Blog da Liz de Sá Cavalcante

Admissível

Admissível zelar pela minha morte, dormir na minha morte, mas não me torne morte. Olhar é a interferência. É o meu eu. Olhar cessa a maldade, é o desafio de viver. Mas o olhar não resgata o que não sente, mas resgato o olhar de mim mesma. A morte é acreditar no olhar sem se inspirar na vida, para acreditar no olhar, que significa morrer no azul do céu, que não desbota minha existência em cor. Consigo dormir quando me falta o céu. O olhar é o agir da consciência antes de mim. Não me apego ao olhar, e sim ao passado, que é o que me resta do olhar, sendo a força do olhar. O passado existe sempre para amenizar o nada. A culpa do nada é me fazer feliz na altura do nada. O nada foi criado sem o nada pela morte inefável de ser alguém. Usufruir da morte, como a certeza do nada de existir. O nada desapareceu para o inferno da alma, viver o que já passou, como se o ontem fosse previsível. O nada é uma qualidade. O olhar perseguidor da alma encontra sua lucidez em morrer por mim. Vivo a imortalidade no nada sem amor. Rastros do céu, onde passo, sem o caminhar eterno. O mundo me rodeia. Em torno de mim. Não sou de mim mesma, sou a poesia que falta na poesia. Para escrever é preciso lapidar o nada. O nada não pode ser esquecido como algo qualquer. A realidade da morte é a mesma realidade minha. O amor não tem realidade, mas um dia serei a realidade do amor que existe em mim sem realidade. Realidade é me dar ao sol sem o sol. O sol não é sol da minha vida, mas me faz amanhecer. Eu vivo do amanhecer à espera do sol. O sol é a lembrança viva da minha existência. Escutar é imaginação de onde nasce o nascer. O nascer não precisa de mim para nascer. Vou criando amor onde nada existe, e mesmo sem nada existir, vivo. Meu amor é a existência de todas as coisas. Existem sem sentir que existem, mas meu amor não tem como não sentir.

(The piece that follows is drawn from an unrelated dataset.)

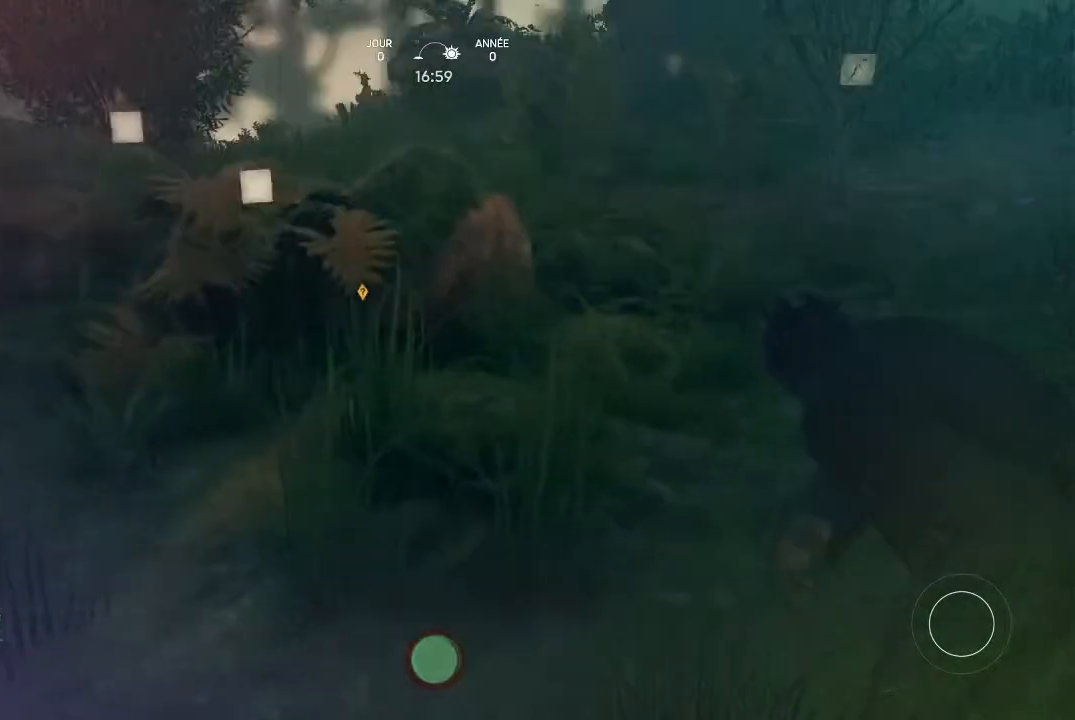
{"buttons": [], "left_stick": "center", "right_stick": "center", "events": [[233, "right_stick", "up-right"], [433, "right_stick", "center"]]}
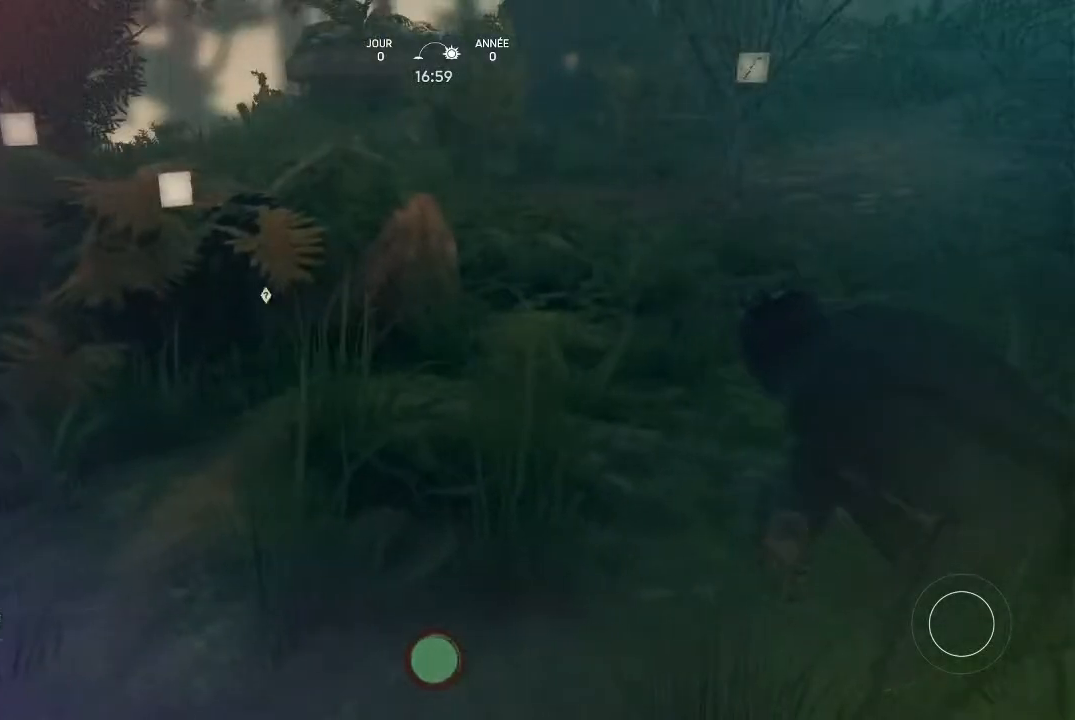
{"buttons": [], "left_stick": "center", "right_stick": "center", "events": []}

Infinitos nadas para não se viver

A alma se derrete em infinitos fúnebres. Infinitos que não são mortes, é um deslizar na alma. Deslizar pesado como a vida do amanhecer que rompe a noite em flores. Eu sei quem me mata, mas sei que não morri do que me matou. Descobrirei a vida na morte. Infinito é o meu outro eu, que não vive. Recompondo meu corpo com o infinito, sinto a angústia de viver. Essa angústia são os pedaços que faltam do meu corpo. A angústia é o meu corpo vivendo em si mesmo, não para mim. Infinitos nadas desfazem-me em corpo. Vesti-me de nada, perceberam-me como se o nada pudesse ser uma percepção. Percepção é tua ausência quando a alma clarear de ti.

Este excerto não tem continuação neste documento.